WHAT THIS TASK INVOLVES
What lines in the material hold the string "linecap"? Return every one of them.

DATA RECORDS
■ ■ ■

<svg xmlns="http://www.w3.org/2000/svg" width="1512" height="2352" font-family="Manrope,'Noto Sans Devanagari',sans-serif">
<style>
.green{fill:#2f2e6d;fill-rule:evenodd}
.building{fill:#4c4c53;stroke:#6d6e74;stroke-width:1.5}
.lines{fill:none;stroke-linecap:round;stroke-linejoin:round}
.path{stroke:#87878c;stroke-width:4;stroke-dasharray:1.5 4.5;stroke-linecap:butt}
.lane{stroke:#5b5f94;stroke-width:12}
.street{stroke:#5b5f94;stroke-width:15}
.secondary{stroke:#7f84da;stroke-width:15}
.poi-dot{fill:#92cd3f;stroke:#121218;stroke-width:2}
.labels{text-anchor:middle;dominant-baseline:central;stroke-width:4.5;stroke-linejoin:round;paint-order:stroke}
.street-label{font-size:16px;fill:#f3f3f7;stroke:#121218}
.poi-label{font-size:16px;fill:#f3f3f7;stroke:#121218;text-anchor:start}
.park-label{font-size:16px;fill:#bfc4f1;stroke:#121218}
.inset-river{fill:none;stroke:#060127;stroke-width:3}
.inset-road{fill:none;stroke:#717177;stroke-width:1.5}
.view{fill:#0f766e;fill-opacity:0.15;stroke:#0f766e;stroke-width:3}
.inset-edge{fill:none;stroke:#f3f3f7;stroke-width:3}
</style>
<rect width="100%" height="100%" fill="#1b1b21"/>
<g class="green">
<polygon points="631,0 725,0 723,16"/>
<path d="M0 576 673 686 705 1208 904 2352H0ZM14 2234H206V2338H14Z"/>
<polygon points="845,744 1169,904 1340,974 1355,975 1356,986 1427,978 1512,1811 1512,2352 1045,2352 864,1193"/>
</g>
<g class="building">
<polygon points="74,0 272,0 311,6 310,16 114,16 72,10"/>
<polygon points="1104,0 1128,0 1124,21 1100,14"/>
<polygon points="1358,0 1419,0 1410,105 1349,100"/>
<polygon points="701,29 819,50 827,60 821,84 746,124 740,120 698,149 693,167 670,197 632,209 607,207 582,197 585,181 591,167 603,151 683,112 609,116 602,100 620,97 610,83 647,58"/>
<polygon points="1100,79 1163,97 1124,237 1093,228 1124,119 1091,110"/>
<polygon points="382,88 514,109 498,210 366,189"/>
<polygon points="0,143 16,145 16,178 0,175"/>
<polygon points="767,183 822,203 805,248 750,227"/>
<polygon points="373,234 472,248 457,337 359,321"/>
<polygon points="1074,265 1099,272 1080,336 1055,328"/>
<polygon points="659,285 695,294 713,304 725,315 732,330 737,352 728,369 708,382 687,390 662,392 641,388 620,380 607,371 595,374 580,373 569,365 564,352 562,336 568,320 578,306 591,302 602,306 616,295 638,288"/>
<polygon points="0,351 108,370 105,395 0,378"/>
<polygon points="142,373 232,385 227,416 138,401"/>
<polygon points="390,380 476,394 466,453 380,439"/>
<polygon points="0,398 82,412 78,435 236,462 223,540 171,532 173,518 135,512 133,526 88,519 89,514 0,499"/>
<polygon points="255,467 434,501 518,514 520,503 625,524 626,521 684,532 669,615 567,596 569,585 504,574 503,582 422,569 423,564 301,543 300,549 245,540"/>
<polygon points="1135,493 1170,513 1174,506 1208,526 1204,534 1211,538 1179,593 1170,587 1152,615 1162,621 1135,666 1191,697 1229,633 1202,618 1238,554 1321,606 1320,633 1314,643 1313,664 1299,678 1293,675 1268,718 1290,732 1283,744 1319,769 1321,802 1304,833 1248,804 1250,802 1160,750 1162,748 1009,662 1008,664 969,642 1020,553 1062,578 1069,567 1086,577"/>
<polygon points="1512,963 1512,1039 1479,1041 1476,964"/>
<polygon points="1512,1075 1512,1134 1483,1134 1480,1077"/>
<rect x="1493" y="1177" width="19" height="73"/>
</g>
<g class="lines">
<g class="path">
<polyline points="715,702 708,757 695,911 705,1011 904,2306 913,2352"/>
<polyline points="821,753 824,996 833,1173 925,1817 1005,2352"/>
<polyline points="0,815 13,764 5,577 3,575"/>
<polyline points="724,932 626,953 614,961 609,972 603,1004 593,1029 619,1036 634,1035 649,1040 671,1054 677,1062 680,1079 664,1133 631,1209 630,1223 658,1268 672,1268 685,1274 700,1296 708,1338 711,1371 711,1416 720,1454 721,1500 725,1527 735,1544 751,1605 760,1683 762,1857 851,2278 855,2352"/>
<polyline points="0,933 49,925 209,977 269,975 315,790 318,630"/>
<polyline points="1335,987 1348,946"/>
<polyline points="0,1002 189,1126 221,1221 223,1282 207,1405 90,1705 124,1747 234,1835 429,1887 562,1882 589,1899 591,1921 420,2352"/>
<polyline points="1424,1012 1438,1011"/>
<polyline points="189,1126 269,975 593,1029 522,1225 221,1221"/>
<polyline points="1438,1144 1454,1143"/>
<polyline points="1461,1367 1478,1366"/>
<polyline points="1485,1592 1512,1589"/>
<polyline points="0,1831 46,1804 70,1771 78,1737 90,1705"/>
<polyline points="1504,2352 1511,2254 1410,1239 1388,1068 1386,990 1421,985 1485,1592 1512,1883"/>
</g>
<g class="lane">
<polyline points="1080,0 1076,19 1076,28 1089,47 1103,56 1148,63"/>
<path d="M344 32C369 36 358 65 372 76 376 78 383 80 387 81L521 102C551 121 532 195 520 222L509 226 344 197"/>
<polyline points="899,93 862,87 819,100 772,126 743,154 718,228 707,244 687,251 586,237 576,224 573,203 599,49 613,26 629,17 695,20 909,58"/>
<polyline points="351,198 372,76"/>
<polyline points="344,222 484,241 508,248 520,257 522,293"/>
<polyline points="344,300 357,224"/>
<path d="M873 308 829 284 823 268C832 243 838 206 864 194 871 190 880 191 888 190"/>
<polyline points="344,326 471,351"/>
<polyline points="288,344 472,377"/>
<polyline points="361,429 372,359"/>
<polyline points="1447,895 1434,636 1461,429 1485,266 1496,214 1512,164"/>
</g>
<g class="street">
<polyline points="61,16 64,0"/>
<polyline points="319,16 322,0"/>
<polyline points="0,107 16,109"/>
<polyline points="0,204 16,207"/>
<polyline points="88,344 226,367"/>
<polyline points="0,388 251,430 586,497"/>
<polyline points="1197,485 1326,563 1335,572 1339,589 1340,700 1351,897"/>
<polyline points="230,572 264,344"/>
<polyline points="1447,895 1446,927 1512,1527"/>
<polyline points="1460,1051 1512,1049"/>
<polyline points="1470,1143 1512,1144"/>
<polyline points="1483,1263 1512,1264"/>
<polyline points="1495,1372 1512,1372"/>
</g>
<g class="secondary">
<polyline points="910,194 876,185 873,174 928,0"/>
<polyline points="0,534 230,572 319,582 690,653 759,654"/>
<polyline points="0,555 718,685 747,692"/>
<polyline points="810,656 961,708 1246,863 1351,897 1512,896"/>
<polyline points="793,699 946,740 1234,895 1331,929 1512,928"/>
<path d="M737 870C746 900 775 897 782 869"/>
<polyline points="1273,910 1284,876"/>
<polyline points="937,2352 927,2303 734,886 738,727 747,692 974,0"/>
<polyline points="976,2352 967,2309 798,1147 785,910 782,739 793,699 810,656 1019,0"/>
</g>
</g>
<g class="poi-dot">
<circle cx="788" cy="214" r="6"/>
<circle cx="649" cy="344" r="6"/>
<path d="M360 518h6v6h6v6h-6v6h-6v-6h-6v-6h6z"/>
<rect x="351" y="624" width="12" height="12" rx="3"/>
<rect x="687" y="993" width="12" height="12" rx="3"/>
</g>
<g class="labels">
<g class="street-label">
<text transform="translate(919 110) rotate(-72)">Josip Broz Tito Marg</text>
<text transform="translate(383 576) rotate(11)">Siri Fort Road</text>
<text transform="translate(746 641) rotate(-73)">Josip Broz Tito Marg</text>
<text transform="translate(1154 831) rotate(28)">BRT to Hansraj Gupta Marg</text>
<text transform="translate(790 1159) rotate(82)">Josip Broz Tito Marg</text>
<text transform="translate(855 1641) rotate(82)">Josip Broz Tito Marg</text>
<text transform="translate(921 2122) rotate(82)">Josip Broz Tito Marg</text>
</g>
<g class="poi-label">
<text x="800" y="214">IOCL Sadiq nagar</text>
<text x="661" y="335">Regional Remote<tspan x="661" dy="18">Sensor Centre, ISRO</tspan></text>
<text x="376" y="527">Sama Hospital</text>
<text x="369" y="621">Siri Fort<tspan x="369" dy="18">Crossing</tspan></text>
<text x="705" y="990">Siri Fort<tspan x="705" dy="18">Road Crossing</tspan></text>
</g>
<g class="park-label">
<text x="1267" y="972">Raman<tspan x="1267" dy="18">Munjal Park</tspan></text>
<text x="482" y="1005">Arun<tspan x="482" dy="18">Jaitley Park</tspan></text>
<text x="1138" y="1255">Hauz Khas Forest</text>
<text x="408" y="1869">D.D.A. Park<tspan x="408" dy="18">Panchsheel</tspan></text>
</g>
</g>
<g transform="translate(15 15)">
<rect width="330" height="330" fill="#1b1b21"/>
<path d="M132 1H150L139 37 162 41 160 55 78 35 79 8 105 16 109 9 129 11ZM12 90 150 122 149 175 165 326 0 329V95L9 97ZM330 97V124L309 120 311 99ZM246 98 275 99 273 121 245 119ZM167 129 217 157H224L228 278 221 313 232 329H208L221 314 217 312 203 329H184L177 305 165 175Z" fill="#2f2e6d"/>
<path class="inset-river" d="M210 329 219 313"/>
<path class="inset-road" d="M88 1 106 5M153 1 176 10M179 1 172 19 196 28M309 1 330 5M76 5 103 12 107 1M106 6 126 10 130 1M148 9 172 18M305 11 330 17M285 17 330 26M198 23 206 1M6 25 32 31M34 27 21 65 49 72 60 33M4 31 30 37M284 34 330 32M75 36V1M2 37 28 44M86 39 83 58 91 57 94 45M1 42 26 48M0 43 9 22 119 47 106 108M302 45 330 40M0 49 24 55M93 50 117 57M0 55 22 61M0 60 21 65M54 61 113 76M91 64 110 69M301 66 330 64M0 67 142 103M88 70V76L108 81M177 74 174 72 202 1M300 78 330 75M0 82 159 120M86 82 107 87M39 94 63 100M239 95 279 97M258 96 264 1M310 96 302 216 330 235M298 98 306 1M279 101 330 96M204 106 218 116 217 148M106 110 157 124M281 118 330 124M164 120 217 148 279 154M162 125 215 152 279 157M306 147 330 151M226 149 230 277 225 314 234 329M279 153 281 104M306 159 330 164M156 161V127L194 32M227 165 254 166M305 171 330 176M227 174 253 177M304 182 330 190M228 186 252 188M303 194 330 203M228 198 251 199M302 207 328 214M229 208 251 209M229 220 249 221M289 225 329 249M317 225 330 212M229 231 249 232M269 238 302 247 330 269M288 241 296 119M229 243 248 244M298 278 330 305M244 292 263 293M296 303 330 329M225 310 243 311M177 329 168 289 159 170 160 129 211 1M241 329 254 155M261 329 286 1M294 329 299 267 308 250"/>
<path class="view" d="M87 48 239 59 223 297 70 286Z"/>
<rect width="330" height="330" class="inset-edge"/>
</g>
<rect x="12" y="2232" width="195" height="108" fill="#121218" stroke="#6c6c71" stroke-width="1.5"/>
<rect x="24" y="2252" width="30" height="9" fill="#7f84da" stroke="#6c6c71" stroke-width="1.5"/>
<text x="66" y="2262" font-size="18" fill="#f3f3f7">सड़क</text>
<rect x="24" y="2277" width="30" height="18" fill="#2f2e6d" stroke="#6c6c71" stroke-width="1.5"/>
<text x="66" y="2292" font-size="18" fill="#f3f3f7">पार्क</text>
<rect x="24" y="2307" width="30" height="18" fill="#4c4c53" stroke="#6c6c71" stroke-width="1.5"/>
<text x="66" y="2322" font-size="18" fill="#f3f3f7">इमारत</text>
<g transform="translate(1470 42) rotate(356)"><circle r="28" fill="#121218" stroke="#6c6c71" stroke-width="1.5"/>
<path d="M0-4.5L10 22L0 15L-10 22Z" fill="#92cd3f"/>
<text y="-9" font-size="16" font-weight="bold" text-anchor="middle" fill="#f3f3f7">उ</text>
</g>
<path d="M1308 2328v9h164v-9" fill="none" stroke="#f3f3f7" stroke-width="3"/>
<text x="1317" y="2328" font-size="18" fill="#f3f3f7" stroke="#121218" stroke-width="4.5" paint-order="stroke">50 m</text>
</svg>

■ ■ ■

RESPONSE TO THE TASK
.lines{fill:none;stroke-linecap:round;stroke-linejoin:round}
.path{stroke:#87878c;stroke-width:4;stroke-dasharray:1.5 4.5;stroke-linecap:butt}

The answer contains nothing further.